No sé si el llorado José Luís Sampedro
hubiera escrito, hoy por hoy, su genial “El Río que nos lleva”. Entre otras
cosas, porque no hubiera contado, como inspiración, con las imágenes de las
aguas bravas del Padre Tajo,
en las que los gancheros se dejaban la vida
en su labor de transportar la madera río abajo, desde Guadalajara, hacia los barrancos,
hitas y parameras de La Alcarria,
desembocando finalmente en la vega de Aranjuez.

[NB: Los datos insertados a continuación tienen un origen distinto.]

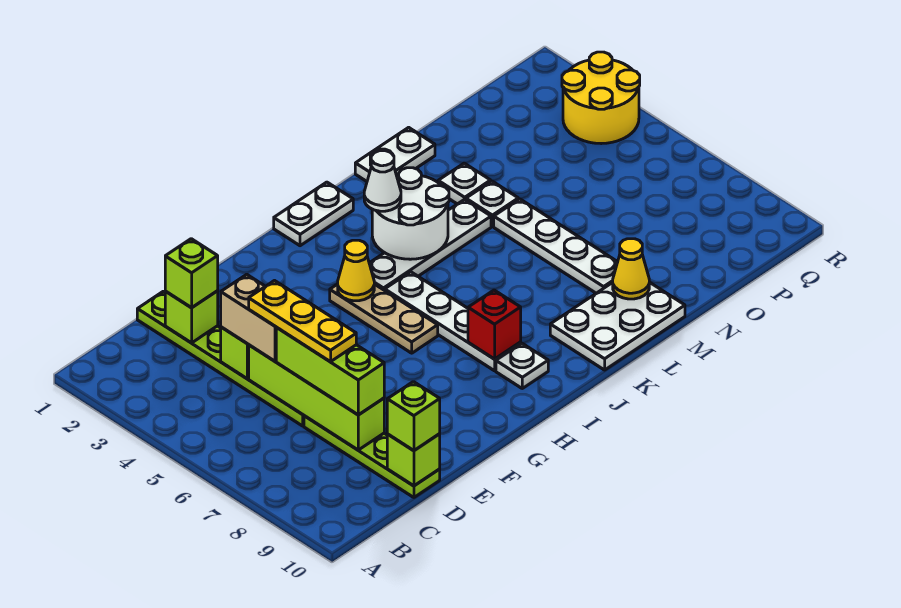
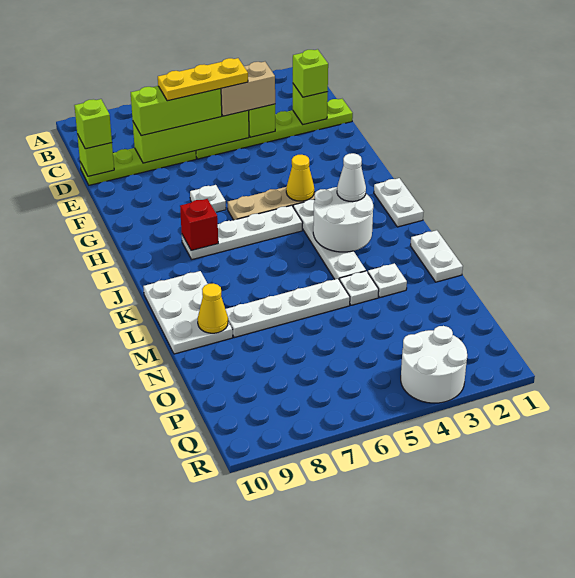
white plate I9 level 1 -> white plate G7 level 1
yellow round brick Q3:R4 level 1 -> white round brick Q3:R4 level 1

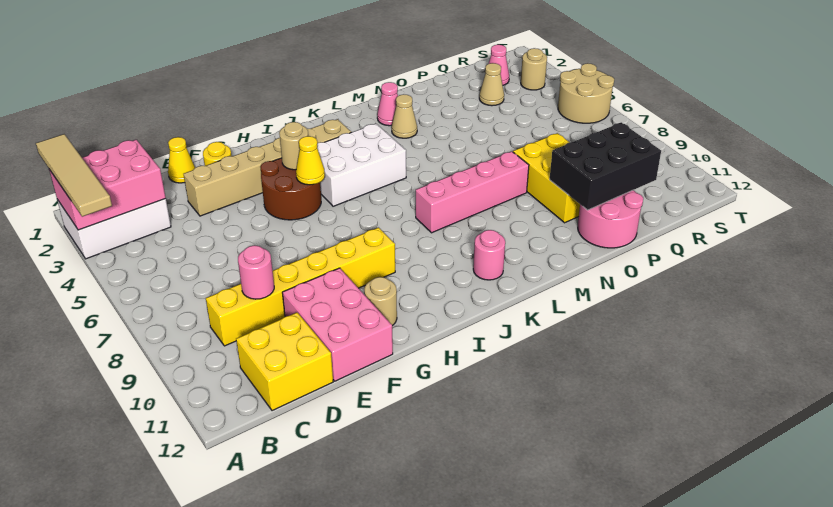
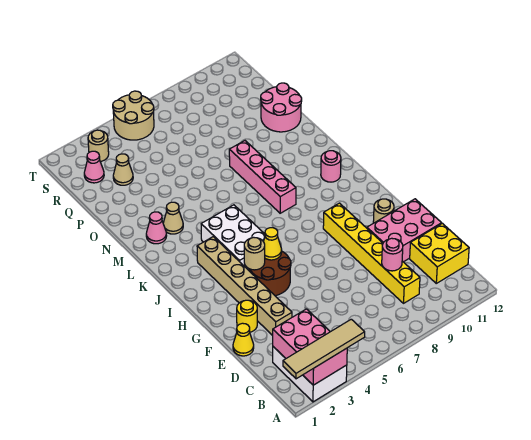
yellow brick O8:P10 level 1 -> none
black brick O10:Q11 level 2 -> none

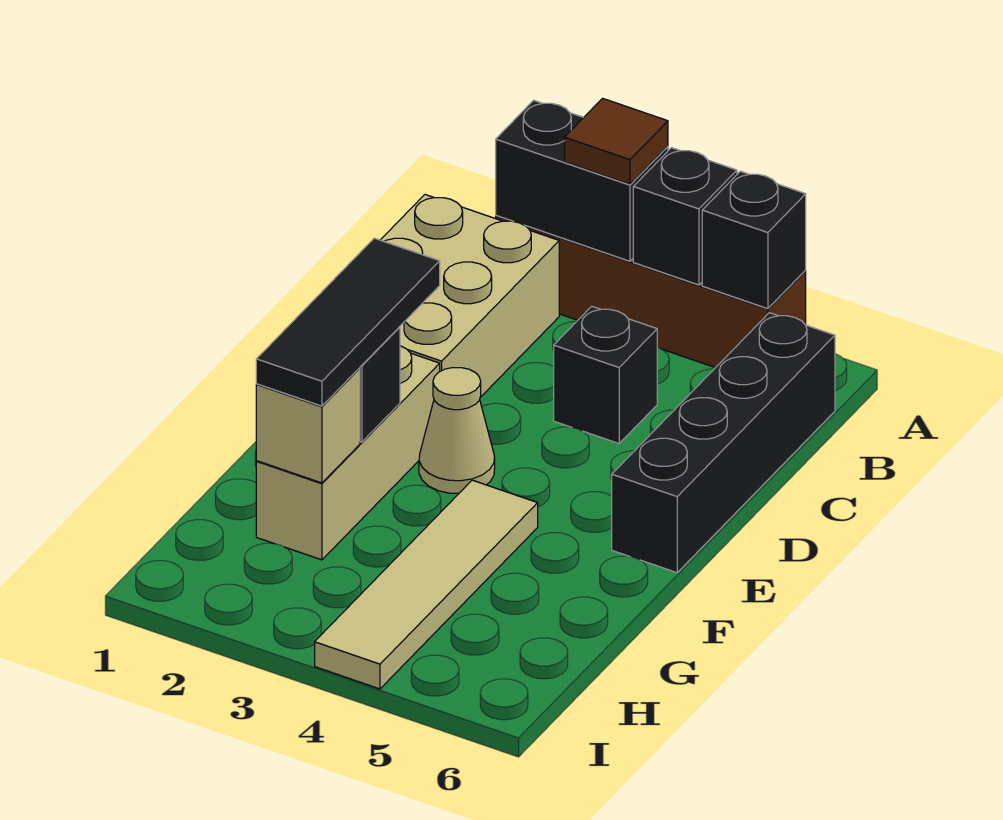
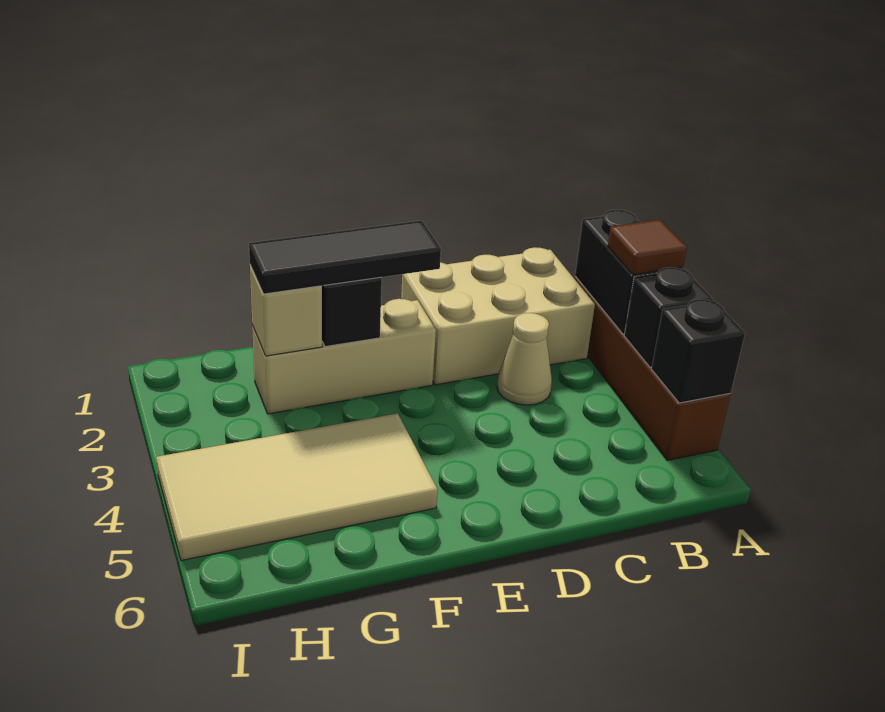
black brick B6:E6 level 1 -> none
black brick C4 level 1 -> none
tan cone E3 level 1 -> tan cone C3 level 1
tan tile F4:I4 level 1 -> tan tile F4:I5 level 1

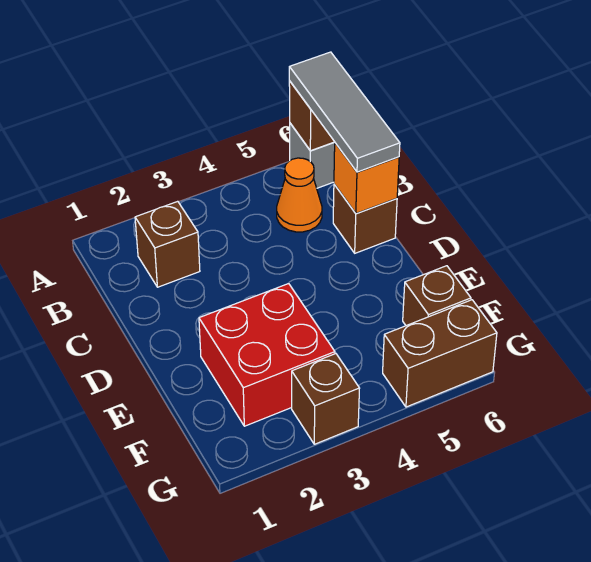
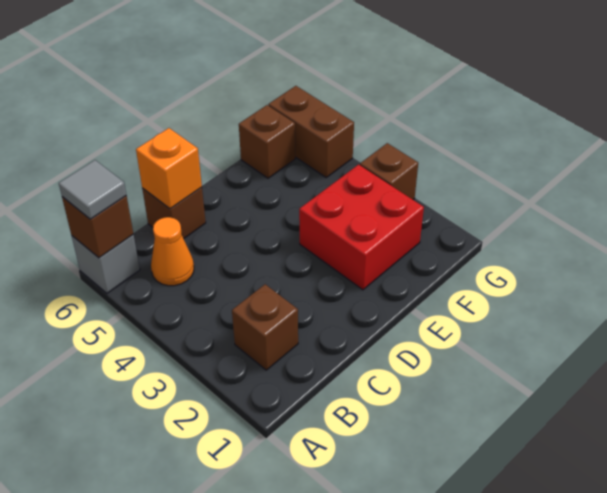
grey tile A6:C6 level 3 -> grey tile A6 level 3

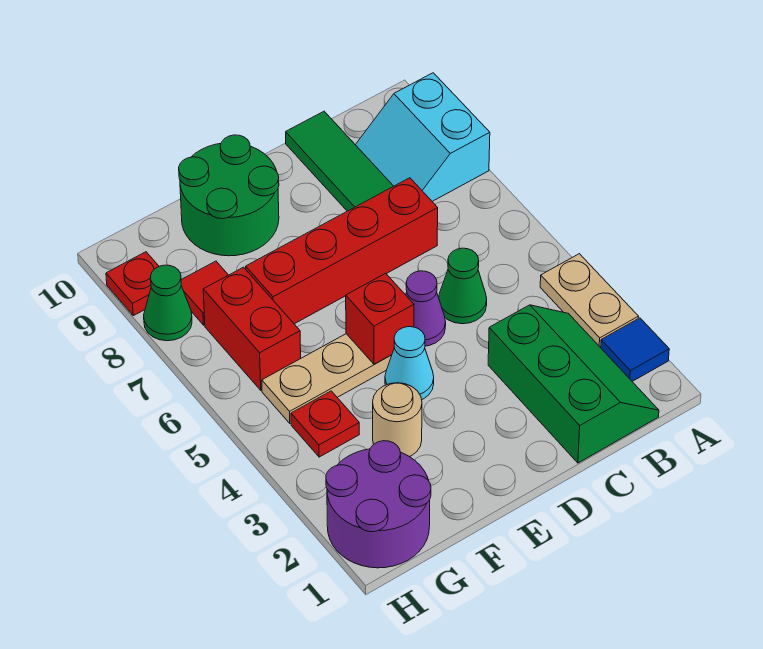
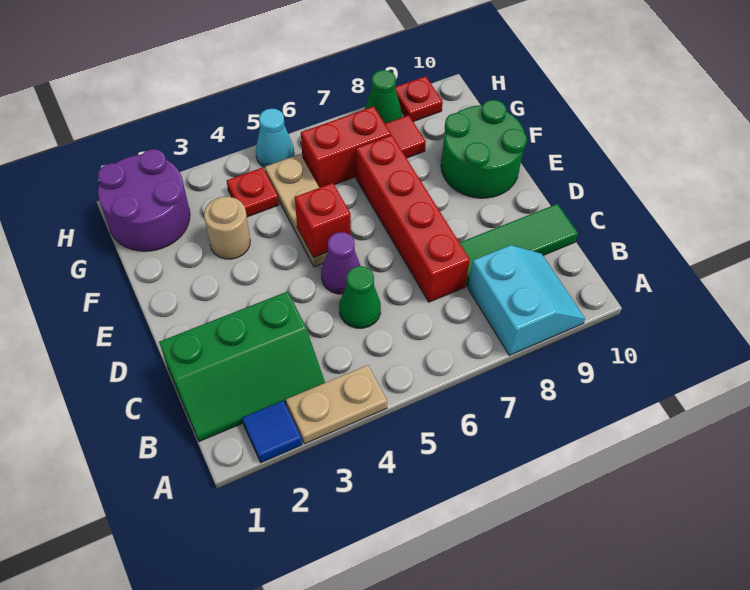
cyan slope A8:B9 level 1 top A -> cyan slope A8:B9 level 1 top 8
cyan cone E4 level 1 -> cyan cone H5 level 1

En todo caso, hubiera llorado de pena,
de rabia y de impotencia al ver el río que nos dejan, el que contemplo cada
día, frente a mi casa, arrastrándose dolorido y maloliente, con más arenas que
agua. Y sin solución a la vista, que desde arriba han decretado la muerte del
río, y nadie hace nada para cambiar el curso de las cosas. Y a quien lo hace,
simplemente se le ignora, que hay intereses más importantes.
Leí hace tiempo que un tribunal de India
declaró los ríos sagrados Ganges y Yamuna “entidades
vivientes”, con el ánimo de que esta declaración ayudará a protegerlos
ríos, ya que a partir de ahora tienen todos los derechos constitucionales y
reglamentarios de los seres humanos, incluido el derecho a la vida. Muy bonito.
Y ojalá sirva de algo, que lo dudo, porque he visto la peor cara de ambos ríos
hindúes, la de la suciedad, la basura, los malos olores…
Pero la India queda muy lejos, y aquí
tenemos nuestra propia “entidad
moribunda”, que está pidiendo a gritos una declaración de amor, tres
palabras que la salven de la agonía y la desaparición irreversible. Hablo del
Tajo, y las palabras son, obviamente, Fin del Trasvase.
En tres décadas viviendo frente al río
he ido viendo su decadencia, más lenta al principio, a pasos agigantados ahora,
y desapareciendo a golpe de anuncios en el BOE. De 20 en 20 hectómetros
cúbicos. Cuarenta a veces. Y hasta sesenta. La última, hace una semana, y con
los pantanos mirando desesperadamente al cielo.
Son las únicas declaraciones que nos
llegan sobre el pobre Tajo, entendiendo por tal el conjunto de fauna y flora de
su cauce y sus riberas. Es el río que nos dejan. El que se va por el canal
directamente a Levante, y no tiene derecho a la vida. No la tienen los peces,
ni los juncos, ni los patos, ni las aves que anidan en sus islas o las que lo
sobrevuelan para buscarse el sustento. Ellos, como nosotros, están condenados a
convivir con el cieno, el lodo, las espumas malolientes y las malas hierbas.
No sé si aún estamos a tiempo de
conseguir que el Tajo sea considerado una entidad viviente, un ser lleno de
fuerza y juventud, viendo al anciano decrépito y ausente en que lo han
convertido. Viendo al río que nos han dejado, y al que maltratan cada día un
poco más. Nada que ver con lo que cantaba Garcilaso, “Corrientes aguas, puras,
cristalinas, árboles que os estáis mirando en ellas…”, cuando el Tajo era vida
y poesía. Hoy es mezcla de lodo con burla y tristeza.
No esperamos que declaren al Tajo
entidad viviente, que ya sabemos que los que mandan han decidido saciar la sed
de otros a costa de lo que sea, pero es
nuestra responsabilidad, de todos, no quedarnos callados, no conformarnos con
el río que nos dejan. Es tiempo de que dejemos de mostrar la lastimosa lengua
seca y enseñemos los dientes. Es nuestra obligación, a falta de alguien con el
criterio y el sentido de justicia del primer Buendía, que en la fundación de
Macondo dispuso de tal modo la posición de las casas, que desde todas podía
llegarse al río y abastecerse de agua con igual esfuerzo.
No existiría Macondo sin el río. Y
nosotros tampoco. Cuando los Buendía pensaban que no llegarían a ninguna parte,
apareció una corriente de aguas diáfanas, que se precipitaban sobre un lecho de
piedras blancas y enormes como huevos prehistóricos. Y empezó la vida.
Desde aquí, tenemos que empezar a no
resignarnos con el río que nos dejan.